(343d) Parameter Estimation and Sensitivity Analysis in Beer Fermentation Modelling and Dynamic Optimisation | AIChE

(343d) Parameter Estimation and Sensitivity Analysis in Beer Fermentation Modelling and Dynamic Optimisation

Authors 

Gerogiorgis, D. - Presenter, University of Edinburgh
Rodman, A. D., University of Edinburgh
Growing economic pressure experienced by the UK alcohol industry as a result of a global surge in beer product supply has created an extremely competitive environment for breweries, many of whom are seeking to reap the benefits of model-based process intensification and optimisation (Rodman and Gerogiorgis, 2016). While beer production is a multistage process, improving fermentation efficiency has the strongest potential for return on both capital and time investment on the entire process, as the batch time often exceeds 120 hours and is the throughput bottleneck. Improvements to beer production have been historically obtained by incrementally altering proven recipes via trial and error, in an effort to achieve a more desirable product, as a result of the limited understanding this complex chemical system. Nowadays it is essential to employ accurate models of the fermentation process in order to achieve reliable dynamic simulations and subsequent process optimisation: trial and error is no longer a competitive strategy, as empirical investigative campaigns would imply a prohibitively high cost, not only in terms of equipment use and personnel time for sampling and analysis, but also due to lost beer production as result of the necessary process downtime and off-spec production of undesirable (hence non-marketable) output.

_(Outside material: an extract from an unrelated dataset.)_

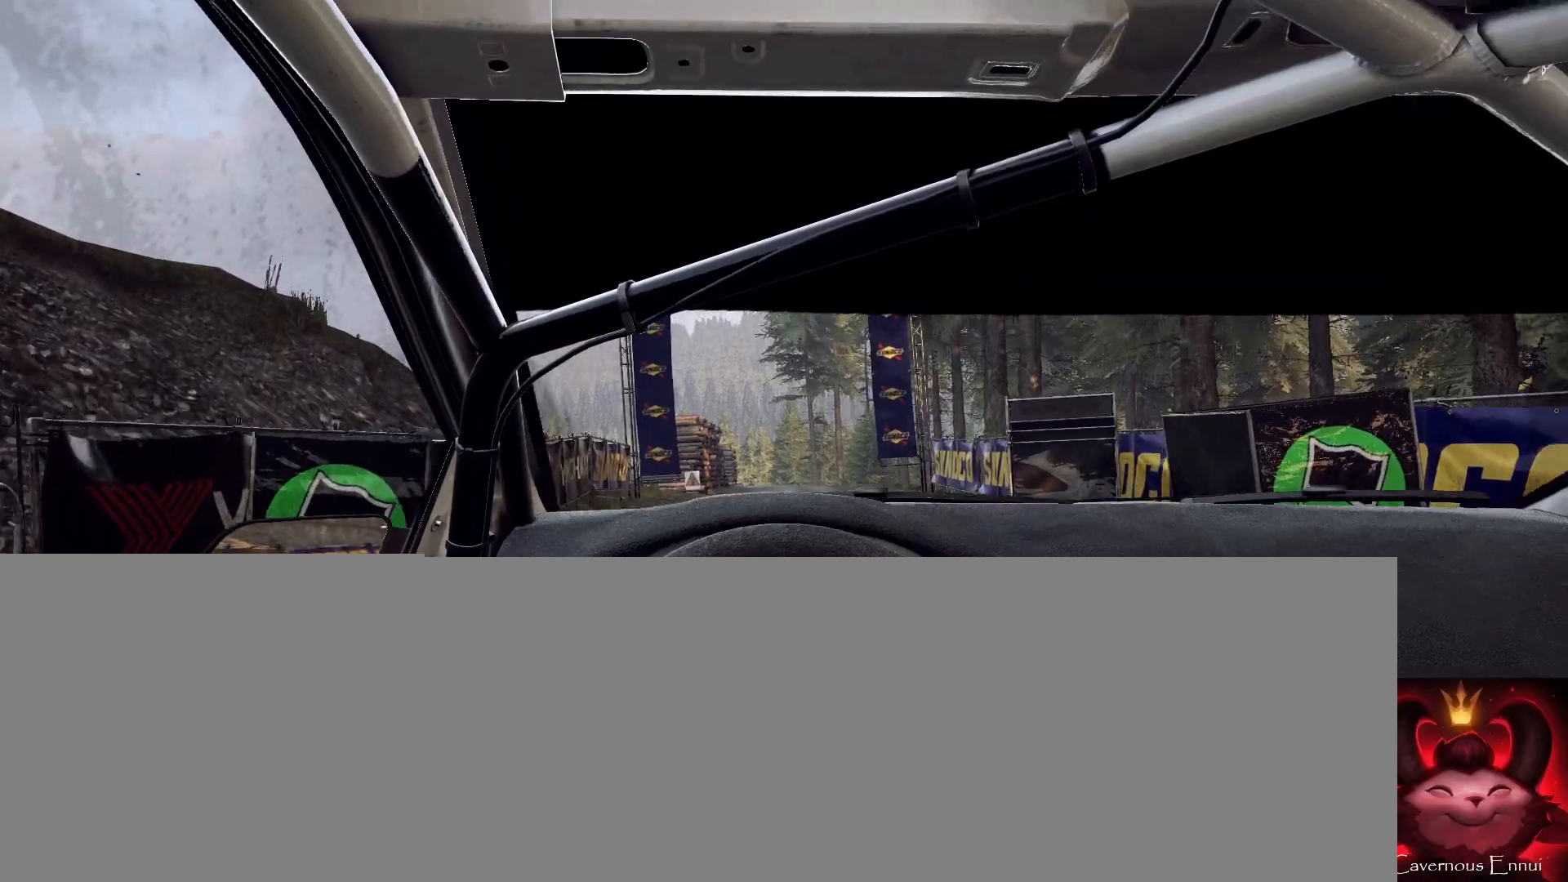
{"buttons": [], "left_stick": "center", "right_stick": "up", "events": []}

The complexity of the fermentation biochemical system (Vanderhaegen et al., 2006) renders comprehensive dynamic model formulation cumbersome and the required parameter estimation prohibitive. Numerous previous publications (Engasser, 1981; Gee and Ramirez, 1988; de Andrés-Toro 1998; Trelea et al., 2001) have postulated reduced order models, which are concise enough to allow for parameter estimation on the basis of experimental campaign data, but also suitably descriptive by considering the most essential subset of important biochemical reactions via selective aggregation. Subsequent process optimisation studies have been successfully performed on the basis of these foregoing models, primarily addressing batch time minimisation or ethanol yield maximisation (de Andrés-Toro, 1998; Carrillo-Ureta, 2001), or both (Rodman and Gerogiorgis, 2016). A necessary assumption of process optimisation studies is that all parameter datasets published in the original fermentation modelling papers are accurate and consistent.

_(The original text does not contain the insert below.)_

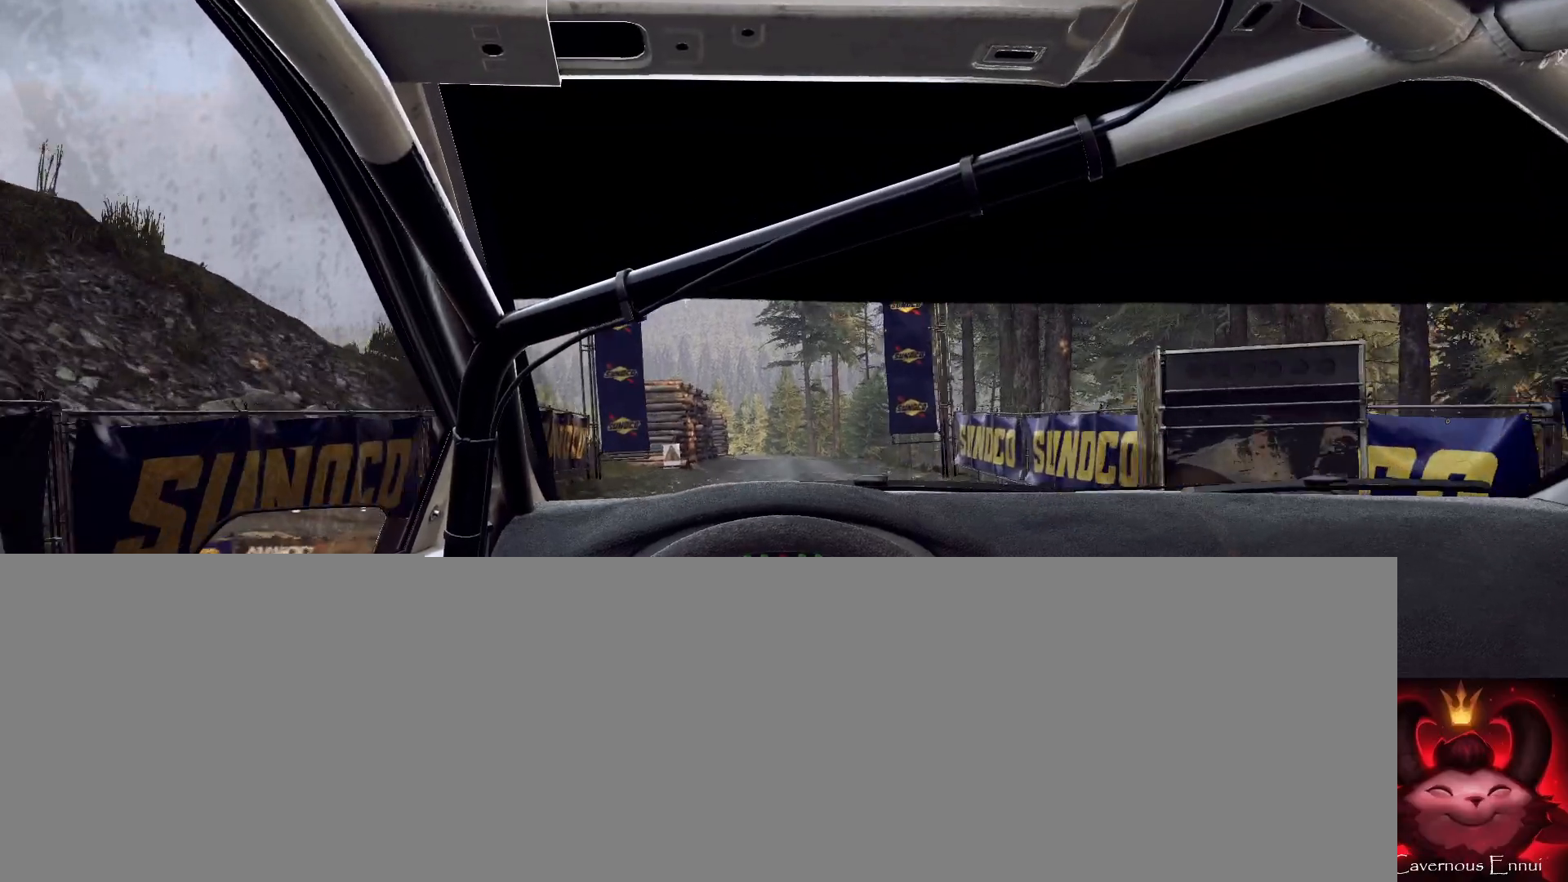
{"buttons": [], "left_stick": "right", "right_stick": "up", "events": [[433, "left_stick", "right"]]}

The present paper has relied on a comprehensive compilation of original time-dependent concentration data for beer fermentation campaigns (Gee, 1990; de Andrés-Toro, 1996) in order to perform an parameter estimation study (Dochain, 2003) for the respective reduced-order dynamic models. The Simulink environment has been used within MATLAB®, enabling the implementation of a nonlinear least squares method on the basis of the trust-region reflective algorithm for systematic parameter vector estimation. Remarkable discrepancies have been identified between the originally published parameter vectors and the corresponding ones determined herein, with the latter (our own results) universally improving dynamic model fidelity - and remarkably so, for certain critical parameters. Furthermore, we have performed systematic sensitivity analyses in order to assess and elucidate the relative significance of parametric discrepancy on the validity of dynamic simulation and optimisation results; the evolution of certain concentration observables is of particular interest, inasmuch as the latter govern process performance (: ethanol) and flavour (: diacetyls, ethyl acetate).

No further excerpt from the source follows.